Tuesday, January 19, 2016

The Transcendence of Jesus

“Jesus Christ is the same yesterday and today and forever.” (Hebrews 13:8 NIV)

My wife is 9,000 miles away on the other side of the world in South Africa.  We talk every day and yesterday, while we were talking, I mentioned seeing the moon rising in the east.  On her side of the world, from where she was sitting, she said she could see the moon as well, in the western sky.  A half a world apart, we were seeing the same moon at the same time. 

People all over the world have viewed that same moon down through history.  Regardless of the color of our skin, our cultural heritage, where we live, or where our respective ancestors lived, the moon has never changed.  The one my wife and I saw from very different geographical perspectives yesterday is the same one viewed by all who are living and who have ever lived.

My experience yesterday put this verse in a much clearer perspective.  Though our world has changed in unfathomable ways over the past 2,000 years, Jesus is still the same.  Though the people who worship and have worshipped Jesus down through history are vastly different, He is still the same.  And though we may be separated by several time zones or by centuries, the One whom we worship as Lord is the same.

The Church has always held its history in great respect because, as the Hebrew writer notes, it is through that history by which we are surrounded by “such a great cloud ofwitnesses” that unites us as believers regardless of time or culture.  Think about it: The Jesus that Peter and Paul worshipped is the same as you and I worship.  And the Jesus that hundreds of millions of people have worshipped down through the ages is the same as we worship today.  And the Jesus the believers in rural China, the Massai believers in Kenya, and the believers in South Korea worship is the same as you and I worship. 
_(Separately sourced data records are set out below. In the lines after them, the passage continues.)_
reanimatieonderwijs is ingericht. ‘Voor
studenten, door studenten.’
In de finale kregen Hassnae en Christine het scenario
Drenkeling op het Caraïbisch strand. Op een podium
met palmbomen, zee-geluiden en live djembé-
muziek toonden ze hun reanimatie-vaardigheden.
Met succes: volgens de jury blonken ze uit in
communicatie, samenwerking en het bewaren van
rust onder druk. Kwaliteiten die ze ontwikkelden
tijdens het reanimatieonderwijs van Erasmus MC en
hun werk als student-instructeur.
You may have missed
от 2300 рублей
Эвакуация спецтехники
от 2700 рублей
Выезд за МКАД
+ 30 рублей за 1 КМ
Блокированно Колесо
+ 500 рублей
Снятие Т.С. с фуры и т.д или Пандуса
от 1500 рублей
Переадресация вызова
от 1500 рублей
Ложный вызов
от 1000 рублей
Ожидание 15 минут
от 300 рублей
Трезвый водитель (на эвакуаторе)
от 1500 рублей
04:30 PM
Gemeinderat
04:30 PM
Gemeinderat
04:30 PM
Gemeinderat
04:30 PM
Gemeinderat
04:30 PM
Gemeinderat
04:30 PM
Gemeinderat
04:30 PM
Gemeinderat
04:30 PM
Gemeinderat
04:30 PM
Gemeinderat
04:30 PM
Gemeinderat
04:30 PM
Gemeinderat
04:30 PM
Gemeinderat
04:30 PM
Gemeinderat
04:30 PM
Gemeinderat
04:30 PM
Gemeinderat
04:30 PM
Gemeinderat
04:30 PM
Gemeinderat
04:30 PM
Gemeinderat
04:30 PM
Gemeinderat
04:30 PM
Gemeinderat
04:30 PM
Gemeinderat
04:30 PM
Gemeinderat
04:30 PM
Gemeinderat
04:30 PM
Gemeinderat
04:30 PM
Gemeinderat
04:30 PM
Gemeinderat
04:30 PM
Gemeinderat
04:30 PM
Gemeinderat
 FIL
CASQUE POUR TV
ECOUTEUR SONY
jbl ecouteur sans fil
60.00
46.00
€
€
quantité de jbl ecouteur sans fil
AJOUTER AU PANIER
Like Peter while walking on the water, it is only when we take our eyes off of Jesus that we begin to sink into the waters of division and disunity as a community of believers.  I think this is why the Hebrew writer, after speaking of the cloud of witnesses, commands us to fix our eyes on Jesus. Because He is unchanging, He is the one fixed point in our lives and in all of history by which our lives are kept on the right course.  Without Him, we lose our sense of where we are and where we are headed. 

Today, recognize the transcendence of Jesus.  Down through the ages, across cultures and geography, He is timeless and omnipresent.  He is our fixed point in life, what unites us as a community of believers.  He always has been and always will be.